Following a screening questionnaire to confirm eligibility, participants will be randomly assigned a study drug or the usual standard-of-care NHS treatment. Those assigned to colchicine will receive a 14-day course of 500 micrograms (mcg) colchicine tablets, will be followed-up for 28 days and will be compared with participants who have been assigned to receive only the usual standard-of-care.

Those excluded from the colchicine study include women who are pregnant or breastfeeding, people taking certain medications, or those with inflammatory bowel disease.

People with coronavirus symptoms, or a positive test result, can join the trial easily online, over the telephone or via their GP practice from anywhere in the UK, without needing face-to-face visits with the trial team in Oxford.

The decision to widen the trial’s inclusion criteria and include colchicine was made by the University of Oxford researchers and the trial steering committee in conjunction with Chief Medical Officer for England, following a recommendation by the UK COVID-19 Therapeutics Advisory Panel.

The PRINCIPLE trial has so far determined that the antibiotics azithromycin and doxycycline are not effective treatments during the early stages of Covid-19. The trial continues to investigate budesonide, an inhaled corticosteroid, in people aged over 50.

PRINCIPLE is funded by a grant to the University of Oxford from UK Research and Innovation and the Department of Health and Social Care through the National Institute for Health Research as part of the UK Government’s rapid research response fund.
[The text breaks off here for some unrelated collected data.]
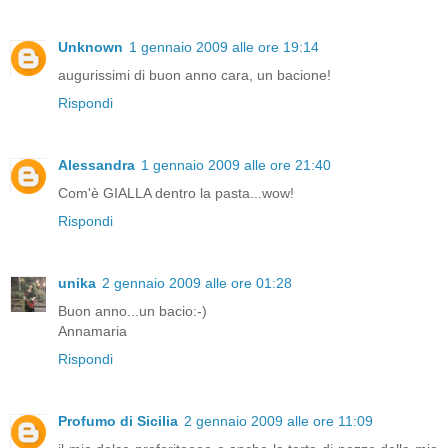
Unknown
1 gennaio 2009 alle ore 19:14
augurissimi di buon anno cara, un bacione!
Rispondi
Alessandra
1 gennaio 2009 alle ore 21:40
Com'è GIALLA dentro la pasta...wow!
Rispondi
unika
2 gennaio 2009 alle ore 01:28
Buon anno...un bacio:-)
Annamaria
Rispondi
Profumo di Sicilia
2 gennaio 2009 alle ore 11:09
To find out more about how to join the study, visit www.principletrial.org or call 0800 138 0880.

Notes for Editors

Contact: Dan Richards-Doran, Head of Communications, Nuffield Department of Primary Care Health Sciences, University of Oxford 01865 617870 [email protected]

About the PRINCIPLE Trial
The UK-wide PRINCIPLE trial platform is led from the Primary Care Clinical Trials Unit at the University of Oxford’s Nuffield Department of Primary Care Health Sciences. The trial is integrated with the Oxford RCGP Research and Surveillance Centre and works closely with the NIHR Clinical Research Network across England and similar networks in the devolved nations. It is supported by a vast network of health and care professionals in care homes, pharmacies, NHS 111 Hubs, hospitals and more than 1000 GP practices across England, Wales, Scotland and Northern Ireland.

Within the University of Oxford, the Nuffield Department of Primary Care Health Sciences is the largest, top-ranked centre for academic primary care in the UK, bringing together academics from many different backgrounds to work together to produce benefits for the NHS, for populations and for patients.
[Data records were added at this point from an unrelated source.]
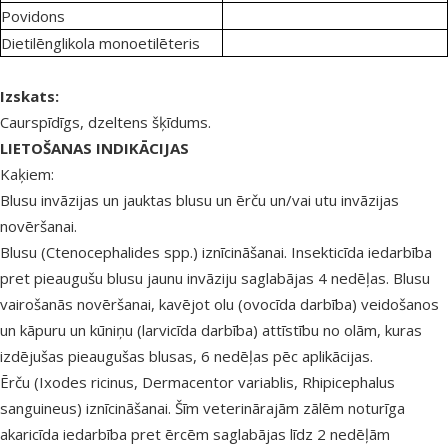
Povidons
Dietilēnglikola monoetilēteris
Izskats:
Caurspīdīgs, dzeltens šķīdums
.
LIETOŠANAS INDIKĀCIJAS
Kaķiem:
Blusu invāzijas un jauktas blusu un ērču un/vai utu invāzijas
novēršanai.
Blusu
(Ctenocephalides
spp.
)
iznīcināšanai. Insekticīda iedarbība
pret pieaugušu blusu jaunu invāziju saglabājas 4 nedēļas. Blusu
vairošanās novēršanai, kavējot olu (ovocīda darbība) veidošanos
un kāpuru un kūniņu (larvicīda darbība) attīstību no olām, kuras
izdējušas pieaugušas blusas, 6 nedēļas pēc aplikācijas.
Ērču
(Ixodes ricinus, Dermacentor variablis, Rhipicephalus
sanguineus)
iznīcināšanai. Šīm veterinārajām zālēm noturīga
akaricīda iedarbība pret ērcēm saglabājas līdz 2 nedēļām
Inclusion in the colchicine arm of the PRINCIPLE trial requires the following:

1. Participant or their legal representative, is willing and able to give informed consent for participation in the study, and is willing to comply with all trial procedures.
2. Suspected COVID-19 using the NHS syndromic definition, OR symptoms consistent with COVID-19*, with a positive test for SARS-CoV-2 infection within the past 14 days.
3. Symptoms must have started within the past 14 days and be ongoing.
AND
4. Participant is aged 65 or over; or aged 18- 64, and is experiencing shortness of breath as part of COVID-19 illness; or aged 18-64 and has any of the following underlying health conditions:
a. Known weakened immune system due to a serious illness or medication (e.g.chemotherapy).
b. Known heart disease and/or a diagnosis of high blood pressure.
c. Known chronic lung disease (e.g. asthma).
d. Known diabetes.
e. Known mild hepatic impairment.
f. Known stroke or neurological problem.
g. Self-report obesity or body mass index ≥35 kg/m2.

*These symptoms may include, but are not limited to, shortness of breath, general feeling of being unwell, muscle pain, diarrhoea and vomiting.